Когда предметом злоупотребления, похожего на наркоманию, выбираются другие люди, от них ожидается, что они будут выполнять одну из нормальных функций переходного объекта детства, самоуспокаивание, а именно, что они снабдят субъекта чувством, что он реален и обладает индивидуальной ценностью. Иными словами, другие требуются не только для того, чтобы успокоить субъекта и поддержать его нарциссический гомеостаз, но и для того, чтобы заполнить дыры в чувстве идентичности Я, дыры, созданные родительским дискурсом, который, видимо, не отводил ребенку места в семейной констелляции, или же выдвигал недостижимый идеал в качестве меры личной ценности. В фантазии субъекта избранный другой полагается всецело ответственным за все происходящее; счастье становится не желанием, а обязанностью, которую должен исполнить переходный (временный) человек или заменитель наркотика. Неизбежно, что этот особый другой раньше или позже оказывается неадекватным в выполнении таких ожиданий и тогда его могут обвинить в равнодушии или недостатке внимания к безотлагательным нуждам субъекта. Как маленький ребенок под воздействием детской мегаломании, человек, использующий других таким образом, склонен чувствовать, что неспособность другого-наркотика принять на себя полную ответственность за его счастье доказывает, что этот другой не заботится об его личных желаниях и потребностях или даже о продолжении его существования. Эти проекции гонения (преследования) раскрывают перед нами трогательную попытку ребенка придать смысл мыслям и чувствам, в детстве для него непостижимым.

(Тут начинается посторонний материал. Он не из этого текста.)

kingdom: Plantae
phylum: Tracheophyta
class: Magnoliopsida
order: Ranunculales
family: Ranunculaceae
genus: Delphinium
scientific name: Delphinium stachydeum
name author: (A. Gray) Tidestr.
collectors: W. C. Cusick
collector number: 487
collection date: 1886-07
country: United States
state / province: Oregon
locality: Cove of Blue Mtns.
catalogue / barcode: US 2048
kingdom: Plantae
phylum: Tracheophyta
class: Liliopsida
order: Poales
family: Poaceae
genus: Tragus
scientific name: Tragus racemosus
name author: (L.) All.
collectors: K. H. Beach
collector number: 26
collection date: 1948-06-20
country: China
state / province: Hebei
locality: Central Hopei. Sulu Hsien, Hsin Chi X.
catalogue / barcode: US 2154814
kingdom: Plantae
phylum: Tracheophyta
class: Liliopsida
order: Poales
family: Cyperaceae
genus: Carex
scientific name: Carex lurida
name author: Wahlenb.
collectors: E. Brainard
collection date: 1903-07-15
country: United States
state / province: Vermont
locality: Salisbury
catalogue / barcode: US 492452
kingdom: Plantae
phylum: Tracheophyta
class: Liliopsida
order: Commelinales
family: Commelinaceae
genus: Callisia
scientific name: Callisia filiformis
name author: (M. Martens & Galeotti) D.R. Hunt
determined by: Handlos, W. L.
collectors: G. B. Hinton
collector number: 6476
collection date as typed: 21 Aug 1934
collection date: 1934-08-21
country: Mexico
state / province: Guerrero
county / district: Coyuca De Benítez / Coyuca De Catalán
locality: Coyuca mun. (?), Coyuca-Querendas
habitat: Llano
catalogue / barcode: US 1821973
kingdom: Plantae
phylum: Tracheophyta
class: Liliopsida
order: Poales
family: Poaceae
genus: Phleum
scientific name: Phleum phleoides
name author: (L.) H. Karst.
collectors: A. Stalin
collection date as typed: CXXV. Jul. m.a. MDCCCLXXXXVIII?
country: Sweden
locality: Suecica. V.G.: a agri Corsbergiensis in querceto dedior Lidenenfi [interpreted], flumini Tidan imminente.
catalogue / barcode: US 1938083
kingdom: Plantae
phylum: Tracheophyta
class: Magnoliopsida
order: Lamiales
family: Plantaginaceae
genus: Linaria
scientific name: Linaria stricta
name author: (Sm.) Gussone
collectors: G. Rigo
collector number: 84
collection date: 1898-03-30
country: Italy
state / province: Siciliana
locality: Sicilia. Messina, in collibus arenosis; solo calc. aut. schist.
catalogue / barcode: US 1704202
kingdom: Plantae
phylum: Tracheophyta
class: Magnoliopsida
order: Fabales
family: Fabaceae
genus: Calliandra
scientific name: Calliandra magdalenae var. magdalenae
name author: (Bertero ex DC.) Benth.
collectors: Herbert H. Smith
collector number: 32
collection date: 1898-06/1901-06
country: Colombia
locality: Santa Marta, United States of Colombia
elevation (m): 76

Хотя такой психический ответ на душевную боль нельзя отнести к формированию бреда, в нем задействованы примитивные механизмы, где требуется расщепление и проективная идентификация, в том виде, как они описаны у Кляйн (Klein, 1957), Сигал (Segal, 1964) и Гротштейна (Grotstein, 1981), а вторичные процессы, из которых конструируется вербальное мышление, проникнуты элементами первичного процесса мышления, а именно, сноподобными способами рассуждения (Freud, 1900). С точки зрения психической экономики, хрупкость таких отношений, когда они играют решающую роль в сохранении психического равновесия, очевидна. Их можно назвать в полном смысле слова пагубным пристрастием, наркоманией, потому что зависимость от другого здесь чрезвычайная, хотя отношение к другому человеку здесь похоже, скорее, на отношение к субстанции, чем к человеку. Создатель нисколько не осознает, что сам пишет сценарий всего, что в этих отношениях происходит.
В бессознательной фантазии такие способы использования внешних объектов, как если бы они были неодушевленными, формируют часть инфантильного убеждения, что ты сам создал все, что существует. Но несчастные творцы этих сценариев должны страдать еще и от боли непонимания маленького ребенка, которому не удается галлюцинаторое исполнение желаний, и который поэтому переживает все происходящее как следствие всемогущественной способности (интерпретируемой как желание) другого заставить ребенка страдать. На этой стадии психического развития ребенка всемогущество поворачивается другой стороной, и это признак того, что первичный процесс мышления начинает сосуществовать с вторичным процессом мышления. По терминологии Биона (Bion, 1926b), альфа-функционирование, которое включает в себя способность думать без психотических искажений, цело, но взгляд на отношения с другим как на полное слияние все еще упорствует.
Таким образом, мы возвращаемся к этой переходной сфере, которая во многом относится к двум разным мирам и двум способам восприятия мира. Поэтому я рассматриваю податливого другого как замену (дублера) того, что в детстве должно было быть истинным переходным объектом, а именно, объектом, который представляет собой мать, но так же, как и мать, рассматривается ребенком как свое собственное создание. Так как наркотический объект во взрослой жизни признается в качестве независимо существующего, и, следовательно, способного обидеть или фрустрировать субъекта, он уходит от магического контроля и поэтому проваливается в роли переходного объекта. И поскольку идентификация со внутренней заботливой матерью слишком мала для самоутешения и нарцисси-ческого благополучия, приходится манипулировать переходным другим, хотя такие манипуляции — трудная и изнуряющая работа. Эта система сохранения чувства идентичности сложна, но сама хрупкость этих психических структур и глубокое, бессознательное давление, которое и делает их необходимыми, наделяет их такой силой сопротивления, что возможность их модификации в анализе иногда весьма проблематична. Как и при злоупотреблении наркотиком, тут есть глубокая амбивалентность к потребному объекту, как и чувство невозможности стерпеть, переработать и, в конце концов, разрешить эмоциональные напряжения.